[Images with keypoint coordinates]
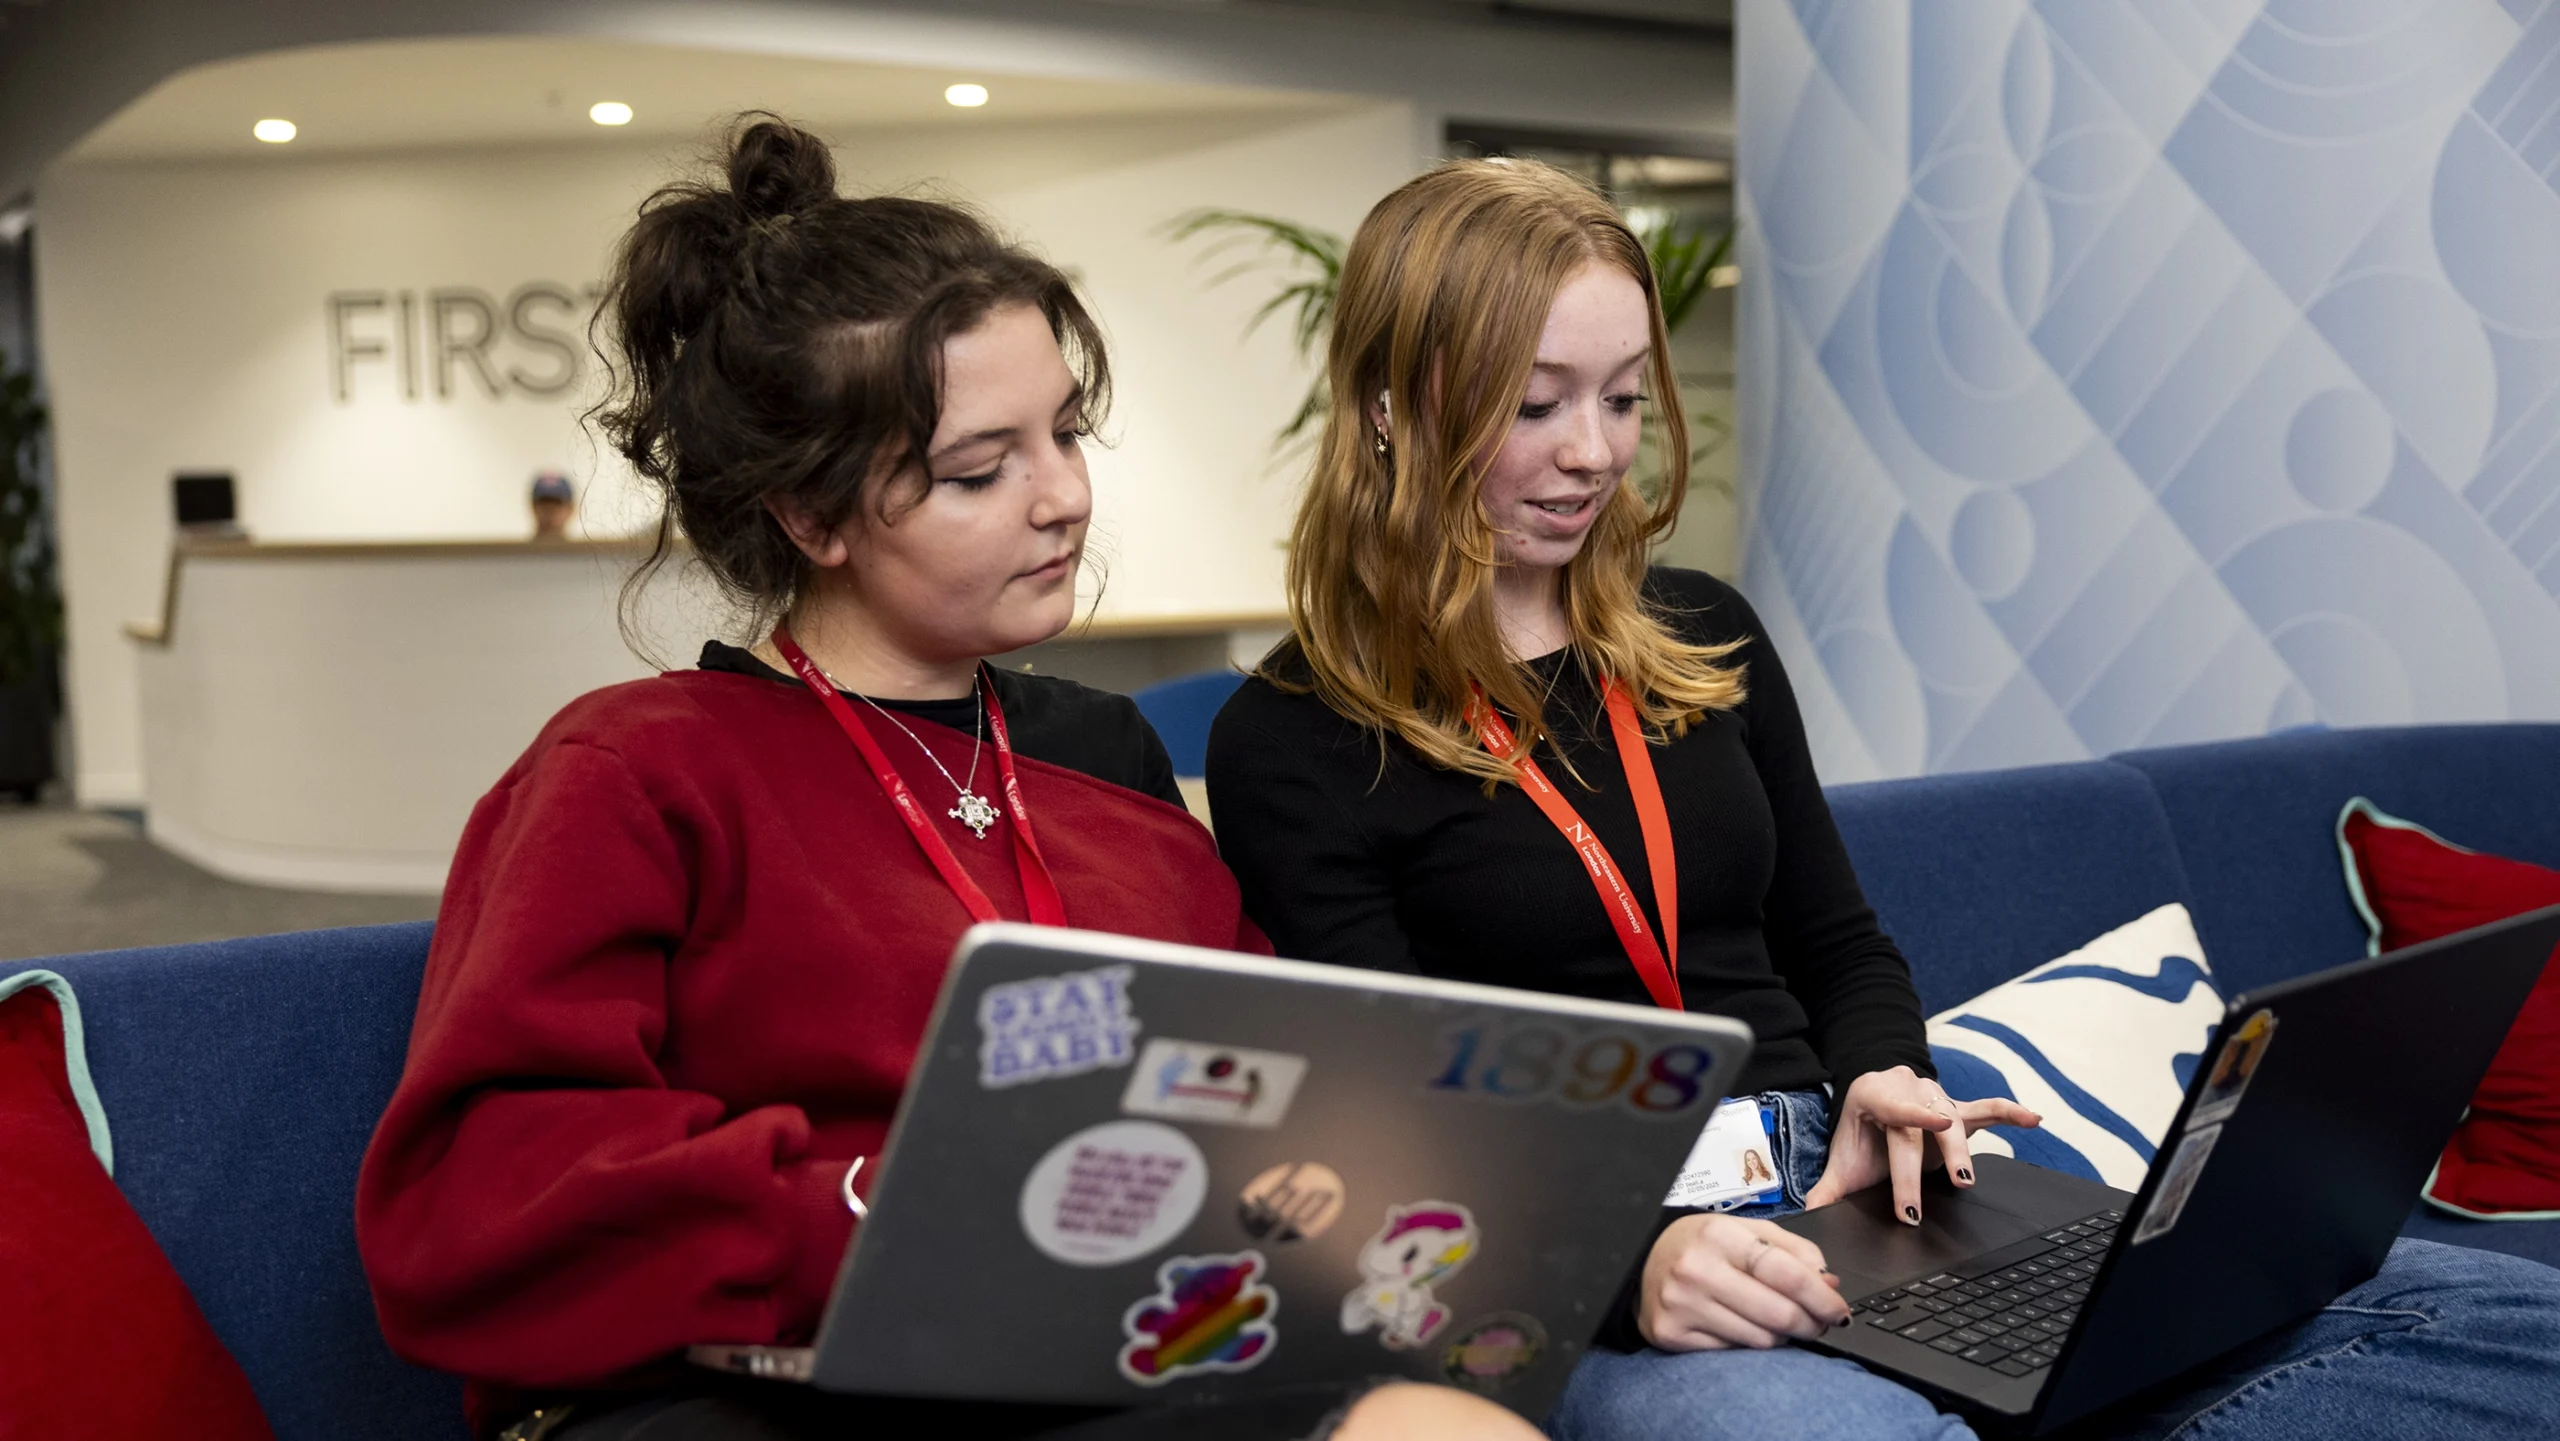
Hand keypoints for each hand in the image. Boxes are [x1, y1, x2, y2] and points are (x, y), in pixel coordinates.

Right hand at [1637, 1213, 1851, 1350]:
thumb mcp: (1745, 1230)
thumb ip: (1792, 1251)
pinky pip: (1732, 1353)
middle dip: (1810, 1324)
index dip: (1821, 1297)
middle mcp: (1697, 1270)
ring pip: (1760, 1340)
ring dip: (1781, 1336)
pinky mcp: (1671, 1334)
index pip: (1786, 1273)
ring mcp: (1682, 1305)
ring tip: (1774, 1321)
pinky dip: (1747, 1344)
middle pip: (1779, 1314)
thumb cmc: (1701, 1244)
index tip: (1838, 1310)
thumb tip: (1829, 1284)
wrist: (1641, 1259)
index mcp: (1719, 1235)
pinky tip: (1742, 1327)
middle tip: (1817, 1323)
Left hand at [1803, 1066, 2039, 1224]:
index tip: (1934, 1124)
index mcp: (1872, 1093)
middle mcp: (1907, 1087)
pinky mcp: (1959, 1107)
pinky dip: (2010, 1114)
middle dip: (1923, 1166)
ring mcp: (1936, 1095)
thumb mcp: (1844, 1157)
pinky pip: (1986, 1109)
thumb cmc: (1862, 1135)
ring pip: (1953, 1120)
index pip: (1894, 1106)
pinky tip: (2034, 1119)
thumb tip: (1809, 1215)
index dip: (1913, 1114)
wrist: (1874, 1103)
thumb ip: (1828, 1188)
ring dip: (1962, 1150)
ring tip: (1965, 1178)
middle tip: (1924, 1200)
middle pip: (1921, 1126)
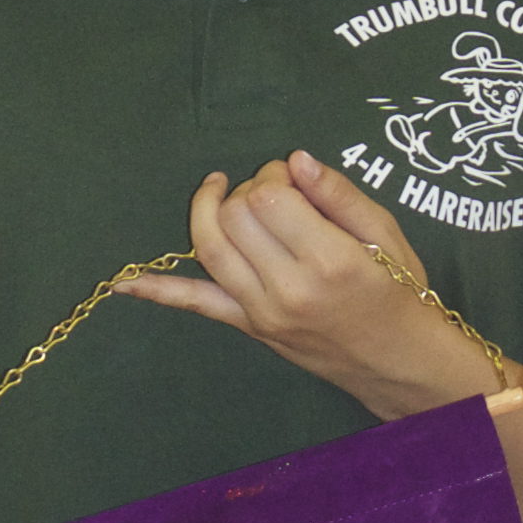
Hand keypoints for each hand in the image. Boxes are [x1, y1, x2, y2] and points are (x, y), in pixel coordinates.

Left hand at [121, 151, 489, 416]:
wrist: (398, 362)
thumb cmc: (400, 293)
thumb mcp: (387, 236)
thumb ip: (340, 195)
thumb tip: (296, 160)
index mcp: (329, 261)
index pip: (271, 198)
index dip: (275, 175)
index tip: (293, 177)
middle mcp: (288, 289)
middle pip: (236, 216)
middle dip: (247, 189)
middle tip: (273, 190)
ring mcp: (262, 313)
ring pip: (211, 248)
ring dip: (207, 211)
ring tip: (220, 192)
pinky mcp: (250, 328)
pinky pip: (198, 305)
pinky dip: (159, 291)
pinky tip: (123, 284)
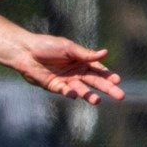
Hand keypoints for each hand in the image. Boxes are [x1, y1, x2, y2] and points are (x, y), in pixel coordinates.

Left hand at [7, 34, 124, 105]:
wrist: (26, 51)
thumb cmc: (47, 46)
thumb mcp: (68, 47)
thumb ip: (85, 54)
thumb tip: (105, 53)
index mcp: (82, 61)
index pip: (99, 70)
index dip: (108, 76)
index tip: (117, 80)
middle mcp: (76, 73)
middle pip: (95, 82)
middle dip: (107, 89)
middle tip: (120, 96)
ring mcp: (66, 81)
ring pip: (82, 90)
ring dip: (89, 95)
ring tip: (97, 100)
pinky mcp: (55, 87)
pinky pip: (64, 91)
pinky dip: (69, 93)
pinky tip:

> **WORK TASK**
Please transcribe only the lines in the records above running from the line that has "index tip: (1934, 1124)" through the line that has "index pip: (1894, 1106)", both included, exactly as they appear.

> **ANSWER**
index tip: (1934, 1124)
index mcp: (1872, 1093)
middle mcp: (1907, 1087)
pinky mcp: (1959, 1107)
pinky dip: (2010, 1114)
middle dip: (1923, 1166)
ring mcp: (1936, 1095)
thumb mcp: (1844, 1157)
pinky pip: (1986, 1109)
thumb cmc: (1862, 1135)
ring pip: (1953, 1120)
index pip: (1894, 1106)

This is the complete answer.